Exercise:
Tally the lines in the items below that contain the string "MinMaxScaler", and give only the number.

§ §

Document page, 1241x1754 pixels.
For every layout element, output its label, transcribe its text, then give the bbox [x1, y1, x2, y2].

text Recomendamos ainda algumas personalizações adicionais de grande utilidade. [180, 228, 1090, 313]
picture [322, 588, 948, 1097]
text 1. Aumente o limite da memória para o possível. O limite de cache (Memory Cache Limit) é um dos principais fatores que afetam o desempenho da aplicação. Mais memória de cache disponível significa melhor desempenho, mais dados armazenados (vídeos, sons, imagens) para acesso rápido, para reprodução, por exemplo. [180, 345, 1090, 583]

§ §

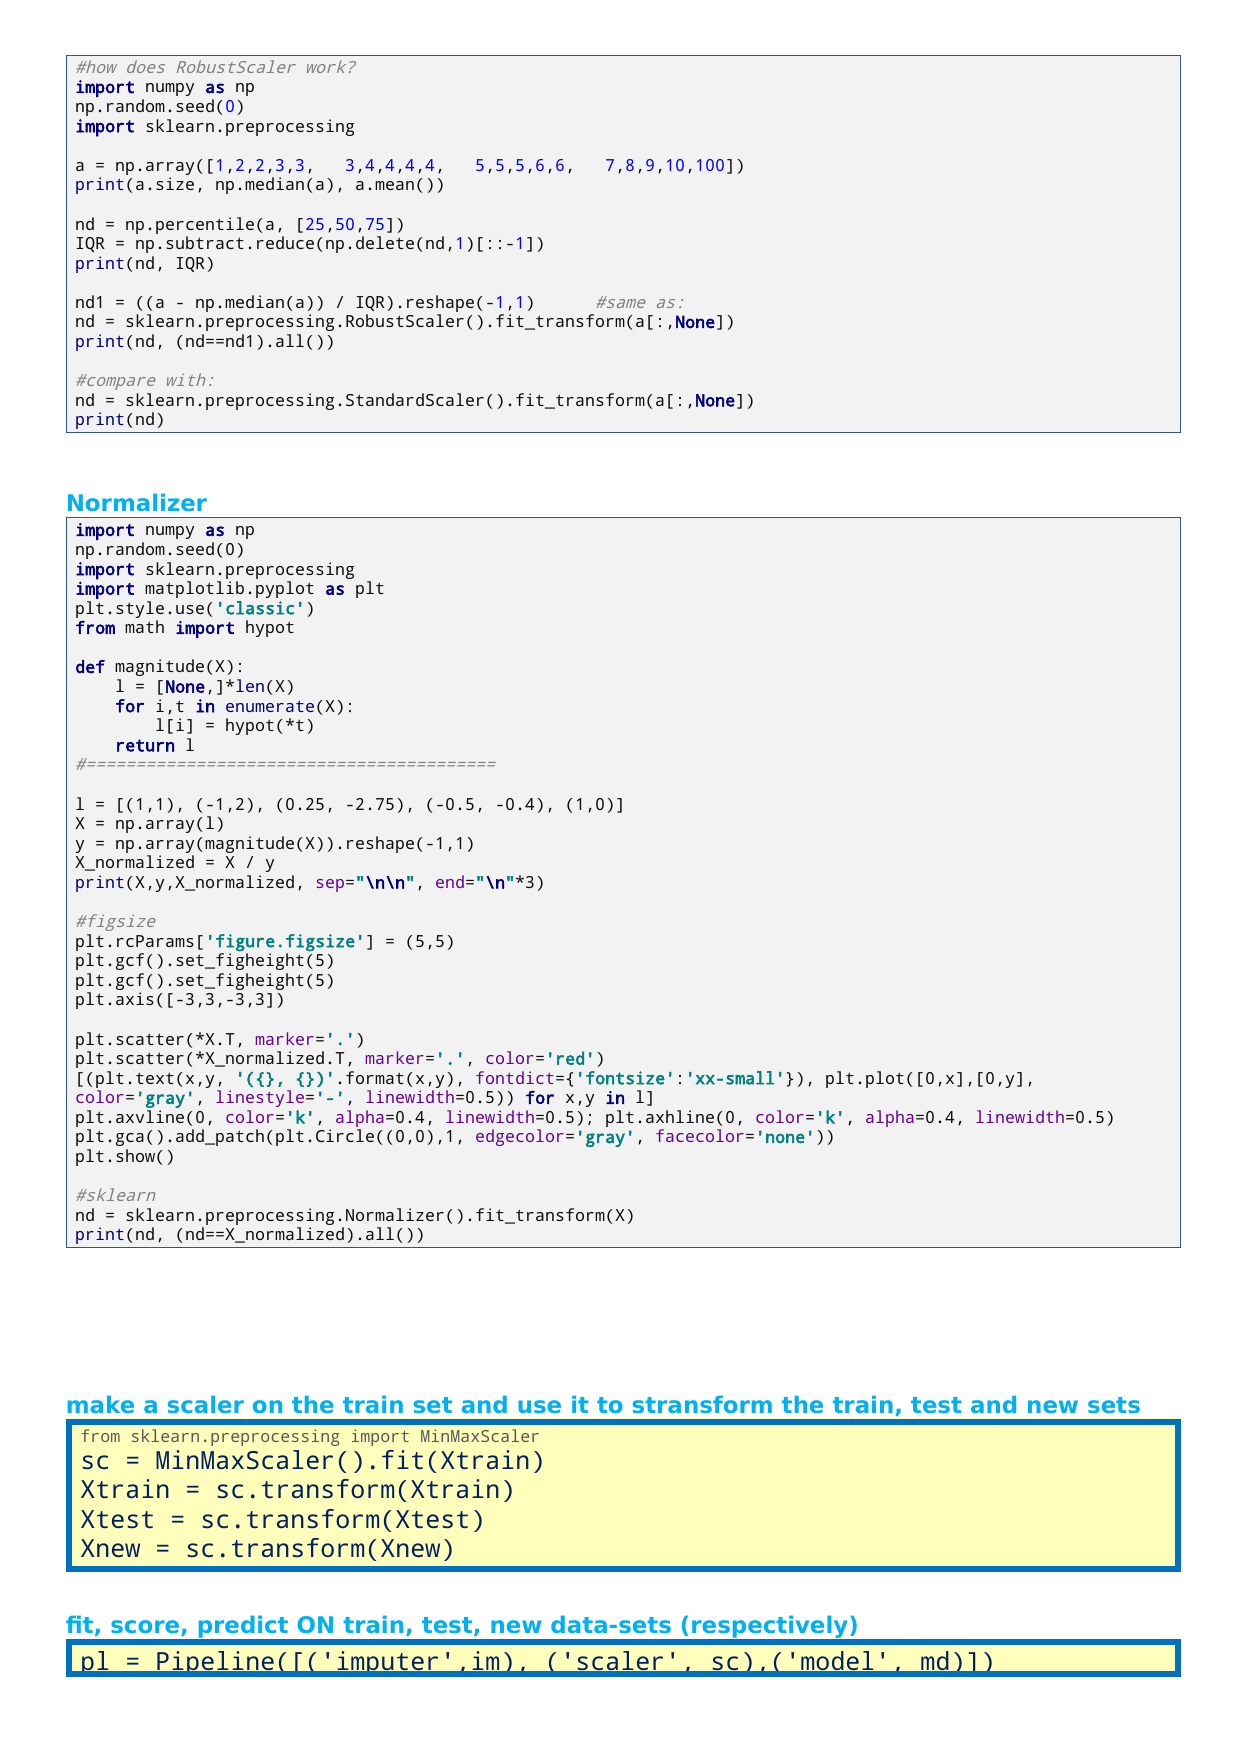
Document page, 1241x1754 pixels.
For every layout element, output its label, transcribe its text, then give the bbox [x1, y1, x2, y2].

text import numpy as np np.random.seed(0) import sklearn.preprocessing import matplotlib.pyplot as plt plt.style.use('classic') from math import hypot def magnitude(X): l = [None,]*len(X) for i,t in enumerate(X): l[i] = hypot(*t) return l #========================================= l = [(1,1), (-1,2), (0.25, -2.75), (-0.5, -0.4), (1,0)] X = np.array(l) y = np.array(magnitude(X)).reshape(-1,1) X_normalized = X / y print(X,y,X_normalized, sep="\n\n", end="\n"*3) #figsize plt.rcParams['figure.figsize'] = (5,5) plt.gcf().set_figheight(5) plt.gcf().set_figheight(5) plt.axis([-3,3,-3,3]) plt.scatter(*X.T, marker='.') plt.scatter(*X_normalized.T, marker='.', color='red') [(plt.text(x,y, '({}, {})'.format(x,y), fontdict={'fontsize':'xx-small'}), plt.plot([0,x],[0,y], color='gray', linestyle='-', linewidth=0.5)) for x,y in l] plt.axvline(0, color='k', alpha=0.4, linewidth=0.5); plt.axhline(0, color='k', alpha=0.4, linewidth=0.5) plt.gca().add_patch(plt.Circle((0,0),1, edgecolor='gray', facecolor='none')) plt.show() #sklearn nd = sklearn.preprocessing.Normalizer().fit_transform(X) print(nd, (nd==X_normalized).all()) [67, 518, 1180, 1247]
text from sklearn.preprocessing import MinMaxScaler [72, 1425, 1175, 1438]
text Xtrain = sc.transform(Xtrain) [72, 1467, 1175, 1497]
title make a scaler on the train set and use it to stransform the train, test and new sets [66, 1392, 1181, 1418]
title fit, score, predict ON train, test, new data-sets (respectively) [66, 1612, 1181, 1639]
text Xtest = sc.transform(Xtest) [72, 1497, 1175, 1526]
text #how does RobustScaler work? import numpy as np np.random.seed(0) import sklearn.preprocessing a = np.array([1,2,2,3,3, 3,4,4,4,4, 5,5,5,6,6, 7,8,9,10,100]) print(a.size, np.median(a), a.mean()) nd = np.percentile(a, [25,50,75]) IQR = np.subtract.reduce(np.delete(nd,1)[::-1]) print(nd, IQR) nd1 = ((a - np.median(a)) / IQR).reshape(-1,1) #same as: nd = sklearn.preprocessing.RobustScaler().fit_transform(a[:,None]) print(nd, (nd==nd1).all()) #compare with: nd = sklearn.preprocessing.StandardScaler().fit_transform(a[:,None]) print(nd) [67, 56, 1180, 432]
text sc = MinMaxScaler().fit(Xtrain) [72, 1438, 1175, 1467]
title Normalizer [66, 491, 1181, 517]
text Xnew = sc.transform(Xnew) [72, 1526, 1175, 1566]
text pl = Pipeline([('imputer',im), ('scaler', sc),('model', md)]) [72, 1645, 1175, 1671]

§ §

Task response:
2